Text excerpt:
__________

Such employees receive monetary compensation at the expense of the State budget of Ukraine according to the Law of Ukraine “On social and legal protection of military servicemen and members of their families”.

The said provision applies to the citizens of Ukraine who, starting from March 18, 2014, were drafted to the military service based on the Decree of the president of Ukraine No. 303 as of March 17, 2014 “On partial mobilization” pursuant to the Law of Ukraine No. 1275-VII as of May 20, 2014.

However, by actually dismissing the claimant’s stated claims under the grounds of lack of jurisdiction of economic courts over the dispute, judicial panel of Kyiv Economic court of appeal stated that:

– the Ministry of social policy is the central body of executive power which activities are directed and coordinated the Cabinet of Ministers of Ukraine;

compensation to the enterprise of average amount of salaries of its employees drafted to the military service constitutes public legal relations as soon as it is related to the exclusive competence of the State represented by its official bodies.

Hence, the dispute is question is in the jurisdiction of the administrative courts.

In particular, Article 3 of the Administrative Court Procedure Code stipulated that the case under the administrative jurisdiction is a public dispute, transferred for consideration of an administrative court, in which at least one of the parties is represented by an administrative body, a self-governance body, their official or corporate officer or another person exercising powers of authority on the basis of the legislation, including for execution of delegated powers.

__________

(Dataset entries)
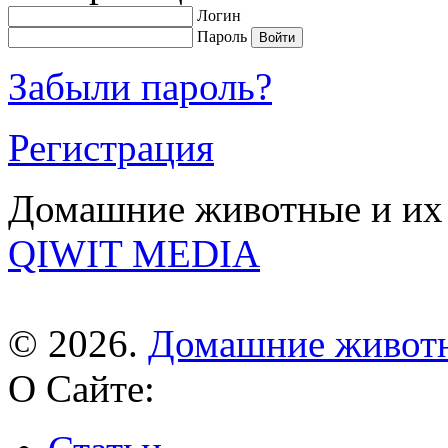
Логин
Пароль
Забыли пароль?
Регистрация
Домашние животные и их 
QIWIT MEDIA
© 2026.
Домашние живот
О Сайте:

__________

What the task asks: Retype word for word the part of the text on compensation for mobilized employees that begins at "However, by actually" and stops after "the administrative courts.".

Solution to the problem:
However, by actually dismissing the claimant’s stated claims under the grounds of lack of jurisdiction of economic courts over the dispute, judicial panel of Kyiv Economic court of appeal stated that:

– the Ministry of social policy is the central body of executive power which activities are directed and coordinated the Cabinet of Ministers of Ukraine;

compensation to the enterprise of average amount of salaries of its employees drafted to the military service constitutes public legal relations as soon as it is related to the exclusive competence of the State represented by its official bodies.

Hence, the dispute is question is in the jurisdiction of the administrative courts.